独占欲強めな副社長は、政略結婚で高嶺の花を娶りたい

「あの、こういうときって、朝起きたらどちらかが姿を消しているというのが定説なのでは」

 爽やかな顔をして、私の前に座る海斗さんに物申す。朝食は部屋で取ろうと、ルームサービスを頼んでくれた彼と食事を囲んでいる。

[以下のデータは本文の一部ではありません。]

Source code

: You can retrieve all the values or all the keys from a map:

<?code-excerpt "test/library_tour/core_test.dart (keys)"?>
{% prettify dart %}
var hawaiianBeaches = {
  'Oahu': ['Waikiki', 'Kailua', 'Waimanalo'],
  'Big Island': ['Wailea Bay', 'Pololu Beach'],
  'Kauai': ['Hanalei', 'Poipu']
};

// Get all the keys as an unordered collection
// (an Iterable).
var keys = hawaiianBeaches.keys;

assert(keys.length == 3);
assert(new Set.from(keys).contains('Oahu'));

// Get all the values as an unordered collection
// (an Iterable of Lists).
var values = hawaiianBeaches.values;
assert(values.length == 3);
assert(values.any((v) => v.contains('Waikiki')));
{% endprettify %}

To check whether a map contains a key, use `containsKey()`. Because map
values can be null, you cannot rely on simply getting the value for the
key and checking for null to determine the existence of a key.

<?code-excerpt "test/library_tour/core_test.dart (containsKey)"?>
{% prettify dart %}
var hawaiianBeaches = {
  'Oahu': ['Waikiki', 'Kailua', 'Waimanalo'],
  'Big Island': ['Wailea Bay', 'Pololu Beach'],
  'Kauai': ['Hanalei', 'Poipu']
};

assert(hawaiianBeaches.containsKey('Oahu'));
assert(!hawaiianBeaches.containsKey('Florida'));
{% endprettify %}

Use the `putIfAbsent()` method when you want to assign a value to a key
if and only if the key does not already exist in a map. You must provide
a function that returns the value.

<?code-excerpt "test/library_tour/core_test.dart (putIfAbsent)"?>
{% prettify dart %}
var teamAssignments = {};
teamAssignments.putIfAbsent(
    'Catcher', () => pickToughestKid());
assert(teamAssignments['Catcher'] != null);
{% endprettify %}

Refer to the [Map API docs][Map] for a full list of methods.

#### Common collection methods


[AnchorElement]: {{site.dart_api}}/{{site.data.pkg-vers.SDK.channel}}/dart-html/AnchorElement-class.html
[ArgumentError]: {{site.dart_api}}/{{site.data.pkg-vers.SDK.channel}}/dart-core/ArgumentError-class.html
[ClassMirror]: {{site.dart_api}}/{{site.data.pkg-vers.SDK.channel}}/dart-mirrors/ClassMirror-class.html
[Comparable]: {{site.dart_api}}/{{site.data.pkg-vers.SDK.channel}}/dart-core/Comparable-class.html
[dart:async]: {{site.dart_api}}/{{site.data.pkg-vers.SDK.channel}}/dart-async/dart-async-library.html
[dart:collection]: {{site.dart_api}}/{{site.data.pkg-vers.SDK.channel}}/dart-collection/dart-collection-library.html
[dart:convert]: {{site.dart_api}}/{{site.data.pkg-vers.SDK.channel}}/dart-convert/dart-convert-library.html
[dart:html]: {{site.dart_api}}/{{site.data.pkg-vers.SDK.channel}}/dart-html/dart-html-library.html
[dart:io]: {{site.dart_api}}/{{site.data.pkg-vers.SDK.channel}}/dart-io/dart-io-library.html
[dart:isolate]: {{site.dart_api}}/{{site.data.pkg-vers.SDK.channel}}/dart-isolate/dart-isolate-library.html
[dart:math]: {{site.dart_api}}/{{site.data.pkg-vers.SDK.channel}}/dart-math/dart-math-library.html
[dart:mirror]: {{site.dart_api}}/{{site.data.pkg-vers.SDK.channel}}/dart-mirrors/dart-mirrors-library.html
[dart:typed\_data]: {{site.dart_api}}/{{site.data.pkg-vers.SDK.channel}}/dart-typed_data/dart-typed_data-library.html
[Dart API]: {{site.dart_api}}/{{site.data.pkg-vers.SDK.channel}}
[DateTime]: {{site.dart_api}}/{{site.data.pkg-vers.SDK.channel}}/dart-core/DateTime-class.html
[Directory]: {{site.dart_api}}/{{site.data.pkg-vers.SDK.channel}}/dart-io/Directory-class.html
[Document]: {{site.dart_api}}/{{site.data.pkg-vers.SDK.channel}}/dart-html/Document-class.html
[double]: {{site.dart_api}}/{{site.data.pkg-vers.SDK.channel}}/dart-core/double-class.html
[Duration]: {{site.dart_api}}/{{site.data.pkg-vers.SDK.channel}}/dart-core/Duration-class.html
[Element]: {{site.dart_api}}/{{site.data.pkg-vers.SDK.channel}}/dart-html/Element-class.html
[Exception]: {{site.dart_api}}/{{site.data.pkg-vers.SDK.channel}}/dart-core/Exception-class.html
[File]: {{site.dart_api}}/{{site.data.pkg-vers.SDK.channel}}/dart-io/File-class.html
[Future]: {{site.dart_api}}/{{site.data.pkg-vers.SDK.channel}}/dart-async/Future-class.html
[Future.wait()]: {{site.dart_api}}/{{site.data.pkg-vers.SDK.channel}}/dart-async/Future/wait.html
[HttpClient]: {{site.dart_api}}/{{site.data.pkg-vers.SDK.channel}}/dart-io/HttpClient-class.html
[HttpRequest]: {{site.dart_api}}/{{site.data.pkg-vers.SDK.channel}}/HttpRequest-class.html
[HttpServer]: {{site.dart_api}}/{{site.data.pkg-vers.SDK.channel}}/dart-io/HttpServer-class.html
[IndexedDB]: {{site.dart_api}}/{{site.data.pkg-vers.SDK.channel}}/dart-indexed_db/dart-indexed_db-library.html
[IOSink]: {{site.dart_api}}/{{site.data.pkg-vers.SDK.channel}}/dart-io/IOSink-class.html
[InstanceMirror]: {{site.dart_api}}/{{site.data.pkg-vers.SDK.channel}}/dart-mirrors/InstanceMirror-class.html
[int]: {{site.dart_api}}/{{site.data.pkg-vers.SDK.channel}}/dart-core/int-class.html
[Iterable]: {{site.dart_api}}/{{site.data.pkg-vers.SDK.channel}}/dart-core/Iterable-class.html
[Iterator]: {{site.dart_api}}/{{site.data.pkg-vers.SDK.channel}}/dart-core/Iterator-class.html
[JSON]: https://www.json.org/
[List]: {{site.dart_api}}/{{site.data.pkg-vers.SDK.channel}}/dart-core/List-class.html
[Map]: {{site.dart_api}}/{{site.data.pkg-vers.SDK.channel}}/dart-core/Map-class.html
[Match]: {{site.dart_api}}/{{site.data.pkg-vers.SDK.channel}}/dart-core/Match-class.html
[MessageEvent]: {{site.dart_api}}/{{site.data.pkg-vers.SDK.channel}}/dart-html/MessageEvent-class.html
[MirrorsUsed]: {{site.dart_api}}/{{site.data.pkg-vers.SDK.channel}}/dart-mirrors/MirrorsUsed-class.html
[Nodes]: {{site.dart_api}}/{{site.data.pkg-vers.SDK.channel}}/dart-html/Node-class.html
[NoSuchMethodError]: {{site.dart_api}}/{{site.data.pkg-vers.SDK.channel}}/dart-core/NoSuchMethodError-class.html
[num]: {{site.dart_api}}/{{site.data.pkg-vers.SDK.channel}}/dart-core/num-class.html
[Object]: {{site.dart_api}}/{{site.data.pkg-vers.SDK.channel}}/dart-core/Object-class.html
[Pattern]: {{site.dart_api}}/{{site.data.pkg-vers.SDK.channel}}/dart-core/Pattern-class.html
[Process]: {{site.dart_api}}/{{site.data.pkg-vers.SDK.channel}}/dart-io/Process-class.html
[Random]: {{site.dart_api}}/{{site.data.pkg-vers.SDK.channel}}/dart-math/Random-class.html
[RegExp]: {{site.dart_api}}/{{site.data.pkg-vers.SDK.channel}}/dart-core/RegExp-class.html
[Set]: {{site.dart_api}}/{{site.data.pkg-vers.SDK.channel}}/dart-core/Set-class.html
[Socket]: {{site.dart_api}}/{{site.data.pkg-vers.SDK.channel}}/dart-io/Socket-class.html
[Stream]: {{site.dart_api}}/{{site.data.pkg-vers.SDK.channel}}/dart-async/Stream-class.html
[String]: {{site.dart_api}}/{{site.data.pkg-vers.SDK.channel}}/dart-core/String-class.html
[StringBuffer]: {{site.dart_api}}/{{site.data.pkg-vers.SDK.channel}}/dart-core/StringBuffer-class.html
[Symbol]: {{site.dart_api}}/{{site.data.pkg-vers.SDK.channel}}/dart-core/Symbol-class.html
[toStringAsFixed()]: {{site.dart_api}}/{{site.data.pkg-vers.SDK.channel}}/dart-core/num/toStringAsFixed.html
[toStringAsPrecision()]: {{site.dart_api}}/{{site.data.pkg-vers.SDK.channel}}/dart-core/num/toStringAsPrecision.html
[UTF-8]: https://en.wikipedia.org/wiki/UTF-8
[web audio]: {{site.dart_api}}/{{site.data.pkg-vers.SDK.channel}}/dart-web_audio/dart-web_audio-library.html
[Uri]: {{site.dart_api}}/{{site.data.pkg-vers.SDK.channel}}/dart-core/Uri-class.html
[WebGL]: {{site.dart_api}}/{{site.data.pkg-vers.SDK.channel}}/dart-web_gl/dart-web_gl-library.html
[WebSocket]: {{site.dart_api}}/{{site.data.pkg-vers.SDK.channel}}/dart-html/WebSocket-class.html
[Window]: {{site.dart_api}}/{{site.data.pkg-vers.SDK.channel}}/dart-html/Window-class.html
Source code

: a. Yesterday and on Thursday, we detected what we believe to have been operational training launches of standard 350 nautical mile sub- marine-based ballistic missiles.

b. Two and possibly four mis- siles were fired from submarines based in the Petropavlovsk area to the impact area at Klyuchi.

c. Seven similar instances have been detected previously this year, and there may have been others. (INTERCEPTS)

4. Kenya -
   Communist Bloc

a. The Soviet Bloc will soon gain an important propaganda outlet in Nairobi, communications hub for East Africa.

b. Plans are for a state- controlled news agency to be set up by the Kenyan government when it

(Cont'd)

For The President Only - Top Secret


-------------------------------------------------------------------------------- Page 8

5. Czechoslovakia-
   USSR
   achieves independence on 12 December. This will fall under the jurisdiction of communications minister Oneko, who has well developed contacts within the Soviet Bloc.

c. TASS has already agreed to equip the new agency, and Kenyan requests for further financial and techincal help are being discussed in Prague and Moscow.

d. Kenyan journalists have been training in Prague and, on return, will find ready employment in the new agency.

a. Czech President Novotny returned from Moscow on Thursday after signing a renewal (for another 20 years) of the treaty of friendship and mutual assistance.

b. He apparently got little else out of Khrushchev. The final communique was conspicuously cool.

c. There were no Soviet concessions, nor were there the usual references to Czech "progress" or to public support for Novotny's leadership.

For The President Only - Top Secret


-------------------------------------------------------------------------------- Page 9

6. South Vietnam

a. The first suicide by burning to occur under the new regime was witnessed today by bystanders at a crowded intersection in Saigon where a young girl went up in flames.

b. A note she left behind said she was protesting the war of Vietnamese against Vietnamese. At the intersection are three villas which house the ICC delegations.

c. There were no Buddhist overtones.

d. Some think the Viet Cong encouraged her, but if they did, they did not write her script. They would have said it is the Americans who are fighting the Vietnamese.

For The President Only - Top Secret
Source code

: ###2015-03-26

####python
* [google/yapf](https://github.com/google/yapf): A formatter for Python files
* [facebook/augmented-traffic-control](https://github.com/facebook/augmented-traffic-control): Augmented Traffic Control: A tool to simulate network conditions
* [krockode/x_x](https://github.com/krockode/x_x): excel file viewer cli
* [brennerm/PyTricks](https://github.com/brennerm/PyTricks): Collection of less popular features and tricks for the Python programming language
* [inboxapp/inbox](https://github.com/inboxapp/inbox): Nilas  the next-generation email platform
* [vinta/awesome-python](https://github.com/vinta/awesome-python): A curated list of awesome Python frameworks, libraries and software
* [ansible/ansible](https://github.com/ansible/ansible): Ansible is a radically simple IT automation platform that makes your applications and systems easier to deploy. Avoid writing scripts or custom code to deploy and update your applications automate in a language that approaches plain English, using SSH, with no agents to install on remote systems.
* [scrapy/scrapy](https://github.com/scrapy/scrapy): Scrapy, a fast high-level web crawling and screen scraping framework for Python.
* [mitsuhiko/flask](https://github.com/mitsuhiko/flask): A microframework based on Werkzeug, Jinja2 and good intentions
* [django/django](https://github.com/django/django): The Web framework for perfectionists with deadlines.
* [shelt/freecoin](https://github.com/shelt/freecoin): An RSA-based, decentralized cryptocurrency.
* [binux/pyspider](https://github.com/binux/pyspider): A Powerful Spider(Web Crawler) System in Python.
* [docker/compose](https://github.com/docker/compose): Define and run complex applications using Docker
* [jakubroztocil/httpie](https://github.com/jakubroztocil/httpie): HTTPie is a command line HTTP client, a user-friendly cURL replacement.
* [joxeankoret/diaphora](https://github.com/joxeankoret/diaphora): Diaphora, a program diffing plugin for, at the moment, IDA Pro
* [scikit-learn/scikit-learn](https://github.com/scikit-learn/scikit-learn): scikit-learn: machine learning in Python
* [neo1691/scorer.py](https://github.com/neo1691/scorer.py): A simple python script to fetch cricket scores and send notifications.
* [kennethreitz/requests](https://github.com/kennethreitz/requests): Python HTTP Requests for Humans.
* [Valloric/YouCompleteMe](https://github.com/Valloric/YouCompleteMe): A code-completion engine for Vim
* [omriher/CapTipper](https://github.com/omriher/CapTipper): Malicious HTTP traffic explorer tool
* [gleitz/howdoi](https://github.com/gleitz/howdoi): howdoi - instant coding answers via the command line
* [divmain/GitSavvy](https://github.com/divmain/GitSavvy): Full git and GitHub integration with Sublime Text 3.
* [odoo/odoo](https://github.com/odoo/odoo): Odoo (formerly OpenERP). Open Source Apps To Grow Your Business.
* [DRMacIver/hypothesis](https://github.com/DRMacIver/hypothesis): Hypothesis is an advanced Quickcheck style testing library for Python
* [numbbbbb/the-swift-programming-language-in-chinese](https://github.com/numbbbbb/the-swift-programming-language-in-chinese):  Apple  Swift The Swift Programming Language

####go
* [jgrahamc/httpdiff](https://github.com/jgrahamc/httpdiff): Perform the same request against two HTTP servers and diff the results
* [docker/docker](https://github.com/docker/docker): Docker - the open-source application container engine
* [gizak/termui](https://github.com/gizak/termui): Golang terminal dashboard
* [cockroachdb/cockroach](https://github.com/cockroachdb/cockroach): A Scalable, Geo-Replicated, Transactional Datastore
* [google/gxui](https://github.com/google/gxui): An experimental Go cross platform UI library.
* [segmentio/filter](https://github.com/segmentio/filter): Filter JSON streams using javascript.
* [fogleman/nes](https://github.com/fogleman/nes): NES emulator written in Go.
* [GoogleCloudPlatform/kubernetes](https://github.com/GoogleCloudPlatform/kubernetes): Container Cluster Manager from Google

「ハハ。ドラマの見過ぎ。話しておきたいことがあったから」

 前置きをされ、身構える。すると思ってもみなかった、けれど自分の違和感の答えを聞いた。

「赤ちゃん、ほしいんだよね?」

「えっ。それは、その、はい」

「昨日の行為はそういう行為だって、さすがに知っている?」

「それは、もちろん」

 しばらくの沈黙。
 この期に及んで、お説教?

「俺との子は、どう?」

「え……。それは、どういう」

 困惑していると、真っ直ぐに見つめられ告げられる。

「避妊しなかった。わざとだ。こういう悪い男もいるんだよ? 身をもって知れたね」

 変わらず優しい声色なのに、どこか挑戦的に言われ息を飲む。

「どう、して……」

「俺は由莉奈ちゃんに手を出すのなら、そのくらい真剣だと伝えたかった」

 真っ直ぐに見つめられ、目が逸らせない。その視線を外したのは、海斗さんの方だった。

「ただ、この件については、俺の独りよがりな想いだけじゃ、無責任だとわかっている」

 そこからアフターピルという薬があり、48時間以内に飲めば、避妊の効果がある旨を教えられた。石垣島にも産婦人科はあり、空港に行く途中に送り届けるつもりがあることも。